My production environment uses AWS cognito federated identities (AKA: identity pool) for allowing users to sign in with their Google/FB accounts. This is working fine.

However, for my staging environment I want to offer a similar sign in functionality (that is: users sign in in via Google) but I want to restrict the ability to sign in only to a specific whitelist (of, say, @gmail.com accounts). This is because the staging environment should only be accessed by team members and a bunch of trusted users.

My question is this: is it possible to define a Cognito identity pool that allows only the whitelisted users to sign in? if the answer is "yes", then how?

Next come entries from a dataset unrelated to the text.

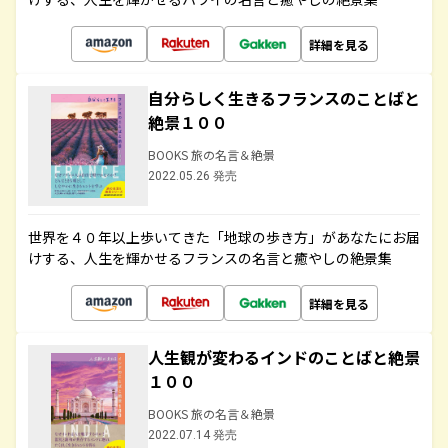
詳細を見る
自分らしく生きるフランスのことばと
絶景１００
BOOKS 旅の名言＆絶景
2022.05.26 発売
世界を４０年以上歩いてきた「地球の歩き方」があなたにお届
けする、人生を輝かせるフランスの名言と癒やしの絶景集
詳細を見る
人生観が変わるインドのことばと絶景
１００
BOOKS 旅の名言＆絶景
2022.07.14 発売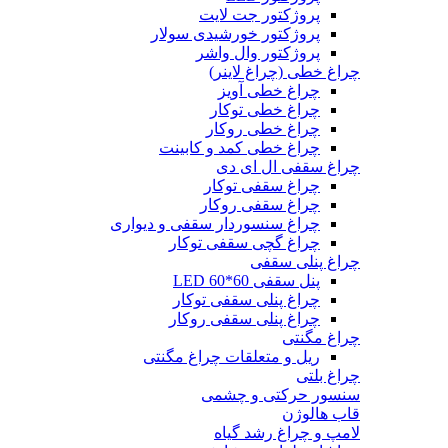
پروژکتور جت لایت
پروژکتور خورشیدی سولار
پروژکتور وال واشر
چراغ خطی (چراغ لاینر)
چراغ خطی آویز
چراغ خطی توکار
چراغ خطی روکار
چراغ خطی کمد و کابینت
چراغ سقفی ال ای دی
چراغ سقفی توکار
چراغ سقفی روکار
چراغ سنسوردار سقفی و دیواری
چراغ گچی سقفی توکار
چراغ پنلی سقفی
پنل سقفی 60*60 LED
چراغ پنلی سقفی توکار
چراغ پنلی سقفی روکار
چراغ مگنتی
ریل و متعلقات چراغ مگنتی
چراغ بلتی
سنسور حرکتی و چشمی
قاب هالوژن
لامپ و چراغ رشد گیاه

I know that I can do the whitelist checking at my backend (that is: at the backend of my staging env. I will reject every request not coming from these whitelisted users) but this is a bit unclean. In particular, I want the rejection to happen as early and possible and, ideally, to be carried out by cognito itself, and not by my backend.

Clarifications:

• I mentioned a list of @gmail.com accounts as the whitelist. I am open to any other mechanism for defining the whitelist.

• In a way I am asking whether I can have user directory functionality (in particular: determining if a user is in a certain group of users) with an cognito identity pool.

Answer 1

You can invoke a trigger and execute a lambda function when the user submits their information to accept or deny the sign in request.

Answer 2

The purpose of the Identity pool is to provide access to authenticated identities. Therefore, this resource cannot manage users (ie: white listing a user group).

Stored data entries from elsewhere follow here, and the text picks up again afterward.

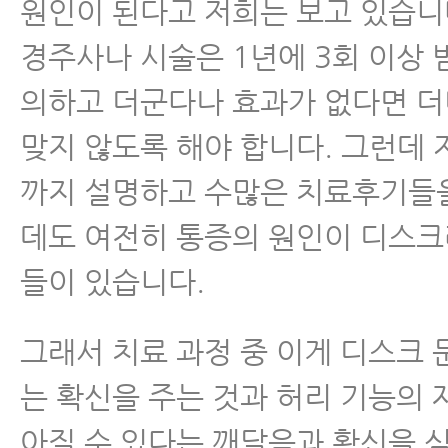
원인이 된다고 저희는 보고 있습니
경주사나 시술은 1년에 3회 이상 
의하고 더군다나 효과가 없다면 더
맞지 않도록 해야 합니다. 그런데
까지 설명하고 수많은 치료후기들
데도 여전히 통증의 원인이 디스크
들이 있습니다.
그래서 치료 과정 중 이게 디스크
는 확신을 주는 것과 허리 기능의 
아질 수 있다는 깨달음과 확신을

There are two ways to do this:

1. Link 3rd Party Identity into a User Pool and white list by User Group. Your user group will have a Roles and permission it will assume that will allow your test users to have the functionality they need without allowing other users who log to have that functionality.

2. Manage users from the 3rd Party Identity - I am not an expert at Google authentication.. but some OpenID providers allow you to create user groups with different access roles. This is an example for Google.